SOURCE DOCUMENT:
»»
Q: How did ACIP alter its recommendations for polio (IPV) vaccination of unvaccinated or incompletely vaccinated adults in June 2023?

A: In June 2023, ACIP recommended that all adults (18 years and older) in the United States who are known or suspected to be unvaccinated or incompletely vaccinated against polio should complete a primary 3-dose vaccination series with IPV: 2 doses of IPV administered at an interval of 4–8 weeks; and a third dose should be administered 6–12 months after the second. Previously, ACIP did not recommend IPV vaccination of unvaccinated or incompletely vaccinated adults who lacked a specific increased risk for exposure to polio (e.g., due to travel). Most U.S. adults may be presumed to be vaccinated against polio unless there is a specific reason to believe otherwise (e.g., an adult whose parents were known to have refused vaccinations). Rates of polio vaccination among children in the United States have been extremely high for decades.


Q: Do adults 19 years and older who completed a IPV vaccine primary series as children need to get a booster dose?

A: In June 2023, ACIP affirmed its longstanding recommendation that adults who received a primary series of trivalent OPV (tOPV) or IPV in any combination and who are at increased risk of poliovirus exposure may receive another dose of IPV. Available data do not indicate the need for more than a single lifetime booster dose with IPV for adults. 
 
The following are examples of vaccinated adults at increased risk of exposure who may receive a single lifetime booster dose of IPV:

  • Travelers who are going to countries where polio is epidemic or endemic (see polio information for travelers at wwwnc.cdc.gov/travel)
««
WHAT IS EXPECTED:
According to the polio vaccine Q&A, how long after the second IPV dose should an unvaccinated adult get the third dose? The records that come next are separate material and have no connection to the polio vaccine Q&A.

EXTRACTED DATA:
»»
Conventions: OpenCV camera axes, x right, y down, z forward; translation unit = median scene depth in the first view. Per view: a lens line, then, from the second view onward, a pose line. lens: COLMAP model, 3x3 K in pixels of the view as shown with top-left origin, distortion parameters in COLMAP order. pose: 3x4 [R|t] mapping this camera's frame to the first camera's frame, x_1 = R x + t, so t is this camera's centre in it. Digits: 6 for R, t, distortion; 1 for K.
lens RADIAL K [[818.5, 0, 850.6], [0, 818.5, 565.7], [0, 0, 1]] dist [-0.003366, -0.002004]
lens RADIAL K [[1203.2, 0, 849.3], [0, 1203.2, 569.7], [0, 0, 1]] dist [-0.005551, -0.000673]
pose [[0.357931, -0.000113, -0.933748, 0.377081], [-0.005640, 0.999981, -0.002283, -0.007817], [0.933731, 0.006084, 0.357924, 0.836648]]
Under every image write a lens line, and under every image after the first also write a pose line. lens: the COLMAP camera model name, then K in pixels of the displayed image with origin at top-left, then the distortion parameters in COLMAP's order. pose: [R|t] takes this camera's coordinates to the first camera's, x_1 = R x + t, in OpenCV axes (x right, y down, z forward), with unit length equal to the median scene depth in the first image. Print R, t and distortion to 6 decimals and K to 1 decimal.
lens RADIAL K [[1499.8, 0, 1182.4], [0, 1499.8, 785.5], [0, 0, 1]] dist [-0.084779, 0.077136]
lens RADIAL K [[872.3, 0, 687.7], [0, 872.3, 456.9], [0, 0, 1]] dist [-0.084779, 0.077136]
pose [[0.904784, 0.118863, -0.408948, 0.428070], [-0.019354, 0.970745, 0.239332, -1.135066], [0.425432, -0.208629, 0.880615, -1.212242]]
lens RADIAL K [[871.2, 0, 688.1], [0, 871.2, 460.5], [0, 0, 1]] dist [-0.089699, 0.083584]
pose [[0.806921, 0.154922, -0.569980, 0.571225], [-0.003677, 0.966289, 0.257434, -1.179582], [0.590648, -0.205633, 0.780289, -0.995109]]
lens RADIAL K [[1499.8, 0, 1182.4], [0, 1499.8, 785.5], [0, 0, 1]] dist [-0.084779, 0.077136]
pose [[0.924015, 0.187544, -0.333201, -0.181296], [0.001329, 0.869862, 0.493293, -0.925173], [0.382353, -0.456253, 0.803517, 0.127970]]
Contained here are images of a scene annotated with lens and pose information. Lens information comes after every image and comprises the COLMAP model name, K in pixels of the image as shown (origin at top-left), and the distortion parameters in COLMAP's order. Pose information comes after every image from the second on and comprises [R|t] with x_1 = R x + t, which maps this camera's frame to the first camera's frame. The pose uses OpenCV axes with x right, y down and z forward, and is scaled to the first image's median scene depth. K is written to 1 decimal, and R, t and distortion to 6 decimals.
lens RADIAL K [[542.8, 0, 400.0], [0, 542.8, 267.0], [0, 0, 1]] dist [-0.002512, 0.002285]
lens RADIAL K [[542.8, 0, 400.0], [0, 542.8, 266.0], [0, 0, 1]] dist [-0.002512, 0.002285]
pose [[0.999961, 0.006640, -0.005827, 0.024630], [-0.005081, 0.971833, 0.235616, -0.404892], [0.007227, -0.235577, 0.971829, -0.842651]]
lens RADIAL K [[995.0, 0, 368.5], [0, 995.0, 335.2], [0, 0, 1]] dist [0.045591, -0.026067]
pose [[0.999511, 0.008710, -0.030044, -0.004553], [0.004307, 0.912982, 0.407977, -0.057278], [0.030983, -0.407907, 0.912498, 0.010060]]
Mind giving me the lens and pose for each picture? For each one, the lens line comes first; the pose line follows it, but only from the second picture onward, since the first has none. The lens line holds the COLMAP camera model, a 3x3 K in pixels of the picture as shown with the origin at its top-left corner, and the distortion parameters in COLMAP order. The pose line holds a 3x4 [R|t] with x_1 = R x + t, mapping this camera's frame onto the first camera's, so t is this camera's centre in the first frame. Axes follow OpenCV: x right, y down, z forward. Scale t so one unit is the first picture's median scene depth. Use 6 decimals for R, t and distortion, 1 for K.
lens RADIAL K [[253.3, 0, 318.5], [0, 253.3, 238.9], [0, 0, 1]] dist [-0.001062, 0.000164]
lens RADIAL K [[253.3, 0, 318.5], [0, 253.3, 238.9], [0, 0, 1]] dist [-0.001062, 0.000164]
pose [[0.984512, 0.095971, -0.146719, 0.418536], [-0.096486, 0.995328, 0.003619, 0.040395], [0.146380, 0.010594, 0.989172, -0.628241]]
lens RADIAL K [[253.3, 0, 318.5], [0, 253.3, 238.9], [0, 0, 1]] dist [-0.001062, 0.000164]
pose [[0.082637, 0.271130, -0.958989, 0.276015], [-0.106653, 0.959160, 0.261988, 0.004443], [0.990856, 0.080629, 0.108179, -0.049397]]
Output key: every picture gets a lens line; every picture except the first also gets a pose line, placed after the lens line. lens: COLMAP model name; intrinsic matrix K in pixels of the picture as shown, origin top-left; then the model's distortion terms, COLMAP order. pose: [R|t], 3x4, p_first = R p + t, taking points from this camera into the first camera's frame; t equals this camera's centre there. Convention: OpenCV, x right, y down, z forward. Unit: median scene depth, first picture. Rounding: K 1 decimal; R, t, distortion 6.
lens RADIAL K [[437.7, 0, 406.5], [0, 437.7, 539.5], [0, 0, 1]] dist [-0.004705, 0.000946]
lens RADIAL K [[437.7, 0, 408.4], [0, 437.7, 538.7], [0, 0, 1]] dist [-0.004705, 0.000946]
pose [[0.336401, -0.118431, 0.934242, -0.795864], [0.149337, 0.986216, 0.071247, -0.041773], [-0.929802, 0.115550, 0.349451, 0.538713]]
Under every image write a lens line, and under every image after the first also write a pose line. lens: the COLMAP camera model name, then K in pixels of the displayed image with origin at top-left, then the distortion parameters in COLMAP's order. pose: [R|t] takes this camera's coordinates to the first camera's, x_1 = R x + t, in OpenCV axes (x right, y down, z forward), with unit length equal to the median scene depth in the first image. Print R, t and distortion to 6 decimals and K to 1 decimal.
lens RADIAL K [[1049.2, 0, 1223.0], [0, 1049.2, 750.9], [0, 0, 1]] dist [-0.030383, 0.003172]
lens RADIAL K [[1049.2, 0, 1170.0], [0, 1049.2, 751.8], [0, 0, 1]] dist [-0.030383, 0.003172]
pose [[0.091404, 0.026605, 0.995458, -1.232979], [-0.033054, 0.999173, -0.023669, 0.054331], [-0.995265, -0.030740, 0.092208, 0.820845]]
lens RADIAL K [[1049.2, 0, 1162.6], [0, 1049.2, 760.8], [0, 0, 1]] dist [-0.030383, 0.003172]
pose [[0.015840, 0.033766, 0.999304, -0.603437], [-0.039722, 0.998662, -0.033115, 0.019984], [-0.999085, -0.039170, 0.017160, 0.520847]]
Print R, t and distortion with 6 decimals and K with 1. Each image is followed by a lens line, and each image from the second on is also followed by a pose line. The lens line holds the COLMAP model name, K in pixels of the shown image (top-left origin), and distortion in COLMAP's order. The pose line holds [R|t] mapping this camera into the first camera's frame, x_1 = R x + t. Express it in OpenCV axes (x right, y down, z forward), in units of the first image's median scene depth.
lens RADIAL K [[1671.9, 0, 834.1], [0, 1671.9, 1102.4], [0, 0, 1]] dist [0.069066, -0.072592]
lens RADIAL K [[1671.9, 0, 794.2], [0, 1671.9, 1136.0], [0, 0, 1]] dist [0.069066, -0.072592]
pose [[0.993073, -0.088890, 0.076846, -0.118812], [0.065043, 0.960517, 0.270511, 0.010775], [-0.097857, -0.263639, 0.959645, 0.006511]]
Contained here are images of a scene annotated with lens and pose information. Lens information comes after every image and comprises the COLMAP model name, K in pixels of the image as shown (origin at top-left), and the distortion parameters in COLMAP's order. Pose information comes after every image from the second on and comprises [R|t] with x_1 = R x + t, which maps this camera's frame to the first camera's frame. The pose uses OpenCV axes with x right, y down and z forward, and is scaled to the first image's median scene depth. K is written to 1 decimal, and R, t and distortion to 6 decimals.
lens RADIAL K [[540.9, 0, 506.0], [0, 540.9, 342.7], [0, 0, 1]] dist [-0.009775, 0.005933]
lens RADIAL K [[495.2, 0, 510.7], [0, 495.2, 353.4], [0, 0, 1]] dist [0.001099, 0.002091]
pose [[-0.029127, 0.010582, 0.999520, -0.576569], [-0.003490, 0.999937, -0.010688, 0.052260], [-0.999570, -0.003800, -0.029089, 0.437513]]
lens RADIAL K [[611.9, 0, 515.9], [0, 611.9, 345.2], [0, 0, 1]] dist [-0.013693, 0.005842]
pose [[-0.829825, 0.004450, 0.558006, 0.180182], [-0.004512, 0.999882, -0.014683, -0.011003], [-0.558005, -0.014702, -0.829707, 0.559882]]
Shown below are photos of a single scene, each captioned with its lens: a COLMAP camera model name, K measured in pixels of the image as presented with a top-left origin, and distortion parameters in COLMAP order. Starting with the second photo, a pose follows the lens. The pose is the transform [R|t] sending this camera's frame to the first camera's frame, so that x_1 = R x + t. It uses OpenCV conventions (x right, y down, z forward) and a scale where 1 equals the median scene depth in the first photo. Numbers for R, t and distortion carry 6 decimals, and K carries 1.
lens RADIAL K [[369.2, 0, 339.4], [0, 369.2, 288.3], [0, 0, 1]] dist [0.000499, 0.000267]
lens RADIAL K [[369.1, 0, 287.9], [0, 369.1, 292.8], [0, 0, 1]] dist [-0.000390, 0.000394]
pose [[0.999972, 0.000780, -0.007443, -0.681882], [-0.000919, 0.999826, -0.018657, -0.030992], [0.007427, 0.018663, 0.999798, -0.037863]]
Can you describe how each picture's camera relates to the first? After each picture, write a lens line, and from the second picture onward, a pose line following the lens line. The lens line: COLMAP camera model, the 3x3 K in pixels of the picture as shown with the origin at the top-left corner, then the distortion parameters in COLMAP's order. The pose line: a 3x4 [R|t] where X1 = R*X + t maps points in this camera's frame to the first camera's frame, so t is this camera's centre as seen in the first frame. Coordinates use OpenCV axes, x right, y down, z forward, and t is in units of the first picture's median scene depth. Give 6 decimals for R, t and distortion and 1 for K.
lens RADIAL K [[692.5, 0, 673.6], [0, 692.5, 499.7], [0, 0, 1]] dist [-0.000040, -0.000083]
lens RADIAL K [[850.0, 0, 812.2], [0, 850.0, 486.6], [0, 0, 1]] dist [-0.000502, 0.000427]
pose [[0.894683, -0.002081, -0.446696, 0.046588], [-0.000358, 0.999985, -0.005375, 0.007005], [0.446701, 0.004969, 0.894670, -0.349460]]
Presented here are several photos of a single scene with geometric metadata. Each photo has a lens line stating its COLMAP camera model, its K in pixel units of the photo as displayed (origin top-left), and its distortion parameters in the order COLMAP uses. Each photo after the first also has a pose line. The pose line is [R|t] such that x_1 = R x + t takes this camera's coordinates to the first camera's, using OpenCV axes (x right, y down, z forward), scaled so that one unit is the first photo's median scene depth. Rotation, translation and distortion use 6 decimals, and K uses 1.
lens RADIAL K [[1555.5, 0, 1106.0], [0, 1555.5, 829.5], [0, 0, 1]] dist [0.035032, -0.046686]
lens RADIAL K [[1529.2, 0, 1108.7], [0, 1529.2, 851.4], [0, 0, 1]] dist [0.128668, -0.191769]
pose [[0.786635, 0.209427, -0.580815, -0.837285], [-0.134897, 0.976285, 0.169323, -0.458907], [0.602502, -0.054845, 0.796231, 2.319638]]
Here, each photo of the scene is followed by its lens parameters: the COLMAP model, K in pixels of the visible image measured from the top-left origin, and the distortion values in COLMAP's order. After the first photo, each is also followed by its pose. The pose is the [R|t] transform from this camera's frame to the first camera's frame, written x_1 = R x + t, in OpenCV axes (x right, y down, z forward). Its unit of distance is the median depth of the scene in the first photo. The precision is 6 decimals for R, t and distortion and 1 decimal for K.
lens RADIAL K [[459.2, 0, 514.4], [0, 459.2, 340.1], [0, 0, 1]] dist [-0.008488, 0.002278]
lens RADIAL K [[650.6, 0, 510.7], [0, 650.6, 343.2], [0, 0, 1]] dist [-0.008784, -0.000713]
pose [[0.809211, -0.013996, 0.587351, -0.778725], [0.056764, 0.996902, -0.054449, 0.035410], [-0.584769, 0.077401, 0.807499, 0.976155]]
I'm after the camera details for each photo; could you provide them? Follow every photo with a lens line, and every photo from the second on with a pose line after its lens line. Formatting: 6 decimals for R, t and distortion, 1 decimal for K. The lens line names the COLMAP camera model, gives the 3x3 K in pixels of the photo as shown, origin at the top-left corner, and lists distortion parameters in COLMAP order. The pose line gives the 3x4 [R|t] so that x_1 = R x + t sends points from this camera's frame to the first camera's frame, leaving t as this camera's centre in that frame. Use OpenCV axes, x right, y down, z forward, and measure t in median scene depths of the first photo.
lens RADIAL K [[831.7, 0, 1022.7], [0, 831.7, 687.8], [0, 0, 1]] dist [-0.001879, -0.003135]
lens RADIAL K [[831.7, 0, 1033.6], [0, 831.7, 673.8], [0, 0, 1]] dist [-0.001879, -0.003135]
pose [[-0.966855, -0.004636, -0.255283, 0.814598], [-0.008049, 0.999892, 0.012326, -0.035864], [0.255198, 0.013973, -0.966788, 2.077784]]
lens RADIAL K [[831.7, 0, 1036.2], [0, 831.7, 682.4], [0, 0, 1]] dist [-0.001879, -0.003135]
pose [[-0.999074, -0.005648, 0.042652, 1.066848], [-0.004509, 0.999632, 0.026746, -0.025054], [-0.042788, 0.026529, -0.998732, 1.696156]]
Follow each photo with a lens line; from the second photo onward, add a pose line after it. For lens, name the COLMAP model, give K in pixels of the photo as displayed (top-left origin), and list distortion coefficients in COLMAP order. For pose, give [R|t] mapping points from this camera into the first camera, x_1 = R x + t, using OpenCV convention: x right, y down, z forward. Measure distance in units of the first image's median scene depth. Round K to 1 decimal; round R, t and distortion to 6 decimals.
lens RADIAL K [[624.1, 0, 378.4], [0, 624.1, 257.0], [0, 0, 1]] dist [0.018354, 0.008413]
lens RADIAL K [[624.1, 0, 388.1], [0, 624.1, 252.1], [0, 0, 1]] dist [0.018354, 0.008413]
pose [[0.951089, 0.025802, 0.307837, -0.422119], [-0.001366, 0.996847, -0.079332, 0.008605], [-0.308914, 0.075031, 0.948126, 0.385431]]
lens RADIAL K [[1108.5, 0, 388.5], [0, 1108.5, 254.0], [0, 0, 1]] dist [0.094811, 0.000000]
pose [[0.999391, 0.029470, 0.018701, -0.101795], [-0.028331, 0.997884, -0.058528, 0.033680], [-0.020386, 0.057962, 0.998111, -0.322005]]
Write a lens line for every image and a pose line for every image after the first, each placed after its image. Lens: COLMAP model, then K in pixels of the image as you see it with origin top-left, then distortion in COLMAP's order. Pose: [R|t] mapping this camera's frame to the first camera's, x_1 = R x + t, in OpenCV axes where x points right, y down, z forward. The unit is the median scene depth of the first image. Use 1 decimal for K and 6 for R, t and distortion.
««
RESULT OF THIS TASK:
6–12 months after the second dose.